* Excerpt to read:
Cost of education

April 22, 2018 01:30 AM Resha Makaju


Resha Makaju

Resha Makaju

The author is a student of BSc nursing at Institute of Medicine, Tribhuvan University

Education in Nepal is a struggle in every step. From enrolling in the primary school to deciding the career for lifetime, there are hurdles everywhere

In a country like Nepal with the literacy rate of 63.9 percent, struggle for education is real. To begin with, enrolling students in schools is a tough job for low economic class of people. While earning just enough to get by, budget for children’s education becomes an exhausting thing to manage. This is reflected in the staggeringly high dropout rate of school children in Nepal. 

Discrepancy between rural and urban population is quite apparent. Earning for livelihood itself is such a big challenge for socially underprivileged people that they cannot give much priority to education. The poor can’t really afford for their children’s basic education and when they grow up uneducated,  they fall into the same vicious cycle. This vicious cycle goes on. Children in most of the cases are involved in assisting parents in domestic chores at the time when they should be at school. When their day long work earns them barely sufficing to make ends meet, it is difficult to believe in investment that will yield decades later.

Community school students are primarily taught in Nepali language while English is the preferred medium of communication in private schools. So private school students have stronger command in English language. People’s perception about English language in South Asia is hilarious. English language is taken as more than just a language. Rather, it is considered as a benchmark to gauge the intelligence of a person. If you present your ideas in English, obviously you draw more attention. On the other hand, if you present the same ideas in your national language, people hardly listen to you.

After you somehow get through the basic primary education, the chance to get to choose the subject of interest is a new story. Choice of subject is rarely driven by a student’s actual interests. A multitude of factors come into play.  Parental pressure is one of them because parents in most of the cases hardly understand the interests and inclination of their kids. In most of the cases, students are often pressured MBBS or Engineering. Apparently, those are the only dignified profession prevailing in the society. If you have to maintain your familial prestige, you have to choose it no matter what. A talent person hardly chooses ‘Management’ or ‘Arts’ faculty. However, changes have been witnessed so far.

* Dataset extract:
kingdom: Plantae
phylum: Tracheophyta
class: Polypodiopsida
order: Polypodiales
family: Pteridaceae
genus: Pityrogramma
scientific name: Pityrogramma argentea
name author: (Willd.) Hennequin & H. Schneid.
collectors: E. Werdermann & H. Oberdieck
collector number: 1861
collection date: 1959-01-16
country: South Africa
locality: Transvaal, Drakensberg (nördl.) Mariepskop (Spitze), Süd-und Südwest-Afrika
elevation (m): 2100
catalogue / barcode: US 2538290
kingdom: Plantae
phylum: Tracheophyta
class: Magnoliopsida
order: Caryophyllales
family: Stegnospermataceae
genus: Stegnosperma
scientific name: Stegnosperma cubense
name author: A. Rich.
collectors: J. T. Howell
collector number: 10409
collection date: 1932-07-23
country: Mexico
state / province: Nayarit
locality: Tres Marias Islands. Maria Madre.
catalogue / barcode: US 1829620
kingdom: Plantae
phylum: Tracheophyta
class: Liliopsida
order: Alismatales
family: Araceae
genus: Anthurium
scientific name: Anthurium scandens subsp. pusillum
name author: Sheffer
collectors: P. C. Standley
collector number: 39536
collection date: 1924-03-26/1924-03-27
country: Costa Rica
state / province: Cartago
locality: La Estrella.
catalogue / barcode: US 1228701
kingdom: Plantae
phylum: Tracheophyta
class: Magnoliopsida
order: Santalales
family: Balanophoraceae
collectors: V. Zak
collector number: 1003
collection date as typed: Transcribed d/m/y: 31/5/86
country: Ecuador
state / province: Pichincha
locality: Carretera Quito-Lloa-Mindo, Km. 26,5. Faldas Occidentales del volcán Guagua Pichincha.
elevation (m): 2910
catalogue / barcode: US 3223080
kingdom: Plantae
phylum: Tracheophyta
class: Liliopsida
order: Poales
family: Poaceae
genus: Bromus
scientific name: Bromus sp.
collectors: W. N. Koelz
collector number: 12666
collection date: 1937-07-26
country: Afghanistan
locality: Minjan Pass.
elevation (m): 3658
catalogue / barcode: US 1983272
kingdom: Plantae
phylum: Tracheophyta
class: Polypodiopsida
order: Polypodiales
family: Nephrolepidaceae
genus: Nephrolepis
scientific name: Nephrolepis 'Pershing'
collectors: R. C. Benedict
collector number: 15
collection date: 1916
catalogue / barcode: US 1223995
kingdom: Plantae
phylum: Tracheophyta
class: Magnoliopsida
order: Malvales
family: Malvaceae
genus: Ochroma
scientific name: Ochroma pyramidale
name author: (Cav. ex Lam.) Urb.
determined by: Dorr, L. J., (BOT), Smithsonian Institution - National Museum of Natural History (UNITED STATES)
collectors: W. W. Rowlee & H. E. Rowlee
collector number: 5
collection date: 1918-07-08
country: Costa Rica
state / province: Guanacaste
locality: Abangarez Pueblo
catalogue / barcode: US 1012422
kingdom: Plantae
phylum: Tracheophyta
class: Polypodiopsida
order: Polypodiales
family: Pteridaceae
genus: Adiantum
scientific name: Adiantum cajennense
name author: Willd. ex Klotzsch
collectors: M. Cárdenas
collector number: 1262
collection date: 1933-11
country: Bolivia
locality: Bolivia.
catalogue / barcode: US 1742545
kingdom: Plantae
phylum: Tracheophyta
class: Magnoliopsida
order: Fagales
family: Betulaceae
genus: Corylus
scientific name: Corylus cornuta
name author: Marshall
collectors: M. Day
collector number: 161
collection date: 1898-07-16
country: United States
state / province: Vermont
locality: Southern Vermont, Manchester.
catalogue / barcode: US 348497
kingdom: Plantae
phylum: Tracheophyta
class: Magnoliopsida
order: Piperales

* Actions to take:
A. What literacy rate does the cost-of-education article give for Nepal?
B. Please copy out the passage of the cost-of-education article starting with "Cost of education" and going on through "children in Nepal.".

* Solutions to the tasks:
A. 63.9 percent

B.
Cost of education

April 22, 2018 01:30 AM Resha Makaju


Resha Makaju

Resha Makaju

The author is a student of BSc nursing at Institute of Medicine, Tribhuvan University

Education in Nepal is a struggle in every step. From enrolling in the primary school to deciding the career for lifetime, there are hurdles everywhere

In a country like Nepal with the literacy rate of 63.9 percent, struggle for education is real. To begin with, enrolling students in schools is a tough job for low economic class of people. While earning just enough to get by, budget for children’s education becomes an exhausting thing to manage. This is reflected in the staggeringly high dropout rate of school children in Nepal.